# New Furry MMO! Need new players!



## kittlelitz (Jun 15, 2017)

Hello, everyone! I'm currently involved in a small team of developers who are working on a new furry, fairy tale-based MMO called "Secondhand Lands." The game recently passed the Steam "Greenlight" process, but we need more players to justify further development. Although the graphics and the character models may seem a bit underwhelming, we promise that there'll be a ton of graphics-improvements very soon.

In the game, you can choose up to four main classes (Wolf, Catgirl, Scrapper [Anthros, essentially] and Sheep.) of character and each class has its own particular specialties (Wolves and Catgirls, for instance, are especially good at PVP. Scrappers and Sheep are excellent for grabbing resources and for crafting numerous different armors and potions!)

For those interested in joining, please feel free to download the client. I'll happily assist all those who are new in training and in outfitting their characters. Secondhand Lands


----------



## Frostbyte The Shark (Jun 15, 2017)

I'll check it out next time I'm on my computer. Probably soon.


----------



## kittlelitz (Jun 15, 2017)

Frostbyte The Shark said:


> I'll check it out next time I'm on my computer. Probably soon.


Awesome! Just note that there will be a ton of improvements, soon. So don't be too turned off by the graphics! We're a pretty small team.


----------

▶ **TASK DIRECTIONS**
Set down, word for word, the part of the forum thread about the new MMO starting with "Hello, everyone! I'm" and going on through "armors and potions!)".

▶ **DATA SECTION**
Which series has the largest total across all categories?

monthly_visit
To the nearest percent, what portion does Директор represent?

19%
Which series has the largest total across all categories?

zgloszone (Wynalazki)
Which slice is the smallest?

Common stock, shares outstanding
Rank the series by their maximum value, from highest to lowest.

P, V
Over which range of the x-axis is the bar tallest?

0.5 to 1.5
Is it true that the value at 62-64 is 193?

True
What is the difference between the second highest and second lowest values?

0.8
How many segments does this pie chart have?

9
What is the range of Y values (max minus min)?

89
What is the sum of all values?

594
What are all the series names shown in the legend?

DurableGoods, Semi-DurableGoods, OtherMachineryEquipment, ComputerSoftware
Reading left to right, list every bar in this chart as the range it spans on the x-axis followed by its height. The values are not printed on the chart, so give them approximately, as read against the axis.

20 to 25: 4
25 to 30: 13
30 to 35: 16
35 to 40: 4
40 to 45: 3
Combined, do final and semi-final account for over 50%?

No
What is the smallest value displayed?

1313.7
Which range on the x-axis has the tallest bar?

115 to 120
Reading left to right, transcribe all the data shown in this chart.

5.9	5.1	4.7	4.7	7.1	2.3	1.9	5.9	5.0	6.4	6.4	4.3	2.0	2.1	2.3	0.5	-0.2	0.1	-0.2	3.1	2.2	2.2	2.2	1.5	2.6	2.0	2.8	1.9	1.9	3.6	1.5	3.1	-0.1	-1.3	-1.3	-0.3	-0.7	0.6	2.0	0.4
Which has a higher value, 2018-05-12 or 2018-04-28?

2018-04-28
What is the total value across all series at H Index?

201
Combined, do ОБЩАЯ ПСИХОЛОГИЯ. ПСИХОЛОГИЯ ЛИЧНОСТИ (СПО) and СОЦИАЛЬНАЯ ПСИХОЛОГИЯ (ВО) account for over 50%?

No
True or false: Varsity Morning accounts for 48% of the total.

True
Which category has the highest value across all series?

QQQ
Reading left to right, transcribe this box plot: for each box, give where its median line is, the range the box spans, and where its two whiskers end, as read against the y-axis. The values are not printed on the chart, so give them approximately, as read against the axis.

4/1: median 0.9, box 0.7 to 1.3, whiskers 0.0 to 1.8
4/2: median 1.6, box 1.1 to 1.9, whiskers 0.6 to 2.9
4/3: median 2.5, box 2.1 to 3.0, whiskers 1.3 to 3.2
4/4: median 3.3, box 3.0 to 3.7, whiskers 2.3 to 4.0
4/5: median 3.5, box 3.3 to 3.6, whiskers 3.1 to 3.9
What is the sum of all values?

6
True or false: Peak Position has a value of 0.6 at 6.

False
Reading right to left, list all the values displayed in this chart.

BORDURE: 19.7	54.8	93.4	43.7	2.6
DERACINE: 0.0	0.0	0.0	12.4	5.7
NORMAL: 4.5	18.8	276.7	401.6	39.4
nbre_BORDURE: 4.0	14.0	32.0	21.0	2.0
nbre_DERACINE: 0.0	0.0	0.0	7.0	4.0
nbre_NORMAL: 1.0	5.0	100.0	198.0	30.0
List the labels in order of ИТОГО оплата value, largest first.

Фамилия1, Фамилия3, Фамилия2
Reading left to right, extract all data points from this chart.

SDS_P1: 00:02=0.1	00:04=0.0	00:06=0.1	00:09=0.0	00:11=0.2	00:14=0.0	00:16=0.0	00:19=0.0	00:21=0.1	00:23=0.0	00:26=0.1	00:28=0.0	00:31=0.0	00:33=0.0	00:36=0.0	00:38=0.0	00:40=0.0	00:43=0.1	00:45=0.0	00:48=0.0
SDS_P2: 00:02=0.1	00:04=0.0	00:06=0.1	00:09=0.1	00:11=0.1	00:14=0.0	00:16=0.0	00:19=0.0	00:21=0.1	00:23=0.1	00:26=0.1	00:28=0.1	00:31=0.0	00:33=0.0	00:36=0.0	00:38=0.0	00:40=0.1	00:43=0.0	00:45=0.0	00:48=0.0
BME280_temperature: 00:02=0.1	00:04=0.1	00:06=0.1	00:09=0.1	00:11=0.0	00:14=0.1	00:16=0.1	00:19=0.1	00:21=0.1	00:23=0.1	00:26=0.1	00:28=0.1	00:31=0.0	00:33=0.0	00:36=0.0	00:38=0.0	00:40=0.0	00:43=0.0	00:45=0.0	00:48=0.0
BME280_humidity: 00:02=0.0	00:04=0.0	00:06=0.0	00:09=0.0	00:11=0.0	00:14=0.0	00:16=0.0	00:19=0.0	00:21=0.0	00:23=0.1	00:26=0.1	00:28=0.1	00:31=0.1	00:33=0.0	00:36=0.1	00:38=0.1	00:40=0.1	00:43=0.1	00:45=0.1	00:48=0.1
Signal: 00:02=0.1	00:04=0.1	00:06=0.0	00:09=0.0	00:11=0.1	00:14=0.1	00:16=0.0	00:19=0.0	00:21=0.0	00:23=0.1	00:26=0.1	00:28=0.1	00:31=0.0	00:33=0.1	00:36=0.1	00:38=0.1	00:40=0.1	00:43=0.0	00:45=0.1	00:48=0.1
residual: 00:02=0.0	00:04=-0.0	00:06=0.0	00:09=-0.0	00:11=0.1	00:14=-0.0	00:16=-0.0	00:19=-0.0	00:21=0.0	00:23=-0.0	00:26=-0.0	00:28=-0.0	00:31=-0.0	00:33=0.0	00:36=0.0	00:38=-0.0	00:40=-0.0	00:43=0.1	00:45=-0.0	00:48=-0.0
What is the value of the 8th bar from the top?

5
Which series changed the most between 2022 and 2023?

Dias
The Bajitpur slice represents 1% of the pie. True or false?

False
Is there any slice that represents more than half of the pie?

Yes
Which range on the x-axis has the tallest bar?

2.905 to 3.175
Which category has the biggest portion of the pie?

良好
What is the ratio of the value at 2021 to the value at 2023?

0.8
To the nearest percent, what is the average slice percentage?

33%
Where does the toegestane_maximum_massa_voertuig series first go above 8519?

▶ **PROBLEM SOLUTION**
Hello, everyone! I'm currently involved in a small team of developers who are working on a new furry, fairy tale-based MMO called "Secondhand Lands." The game recently passed the Steam "Greenlight" process, but we need more players to justify further development. Although the graphics and the character models may seem a bit underwhelming, we promise that there'll be a ton of graphics-improvements very soon.

In the game, you can choose up to four main classes (Wolf, Catgirl, Scrapper [Anthros, essentially] and Sheep.) of character and each class has its own particular specialties (Wolves and Catgirls, for instance, are especially good at PVP. Scrappers and Sheep are excellent for grabbing resources and for crafting numerous different armors and potions!)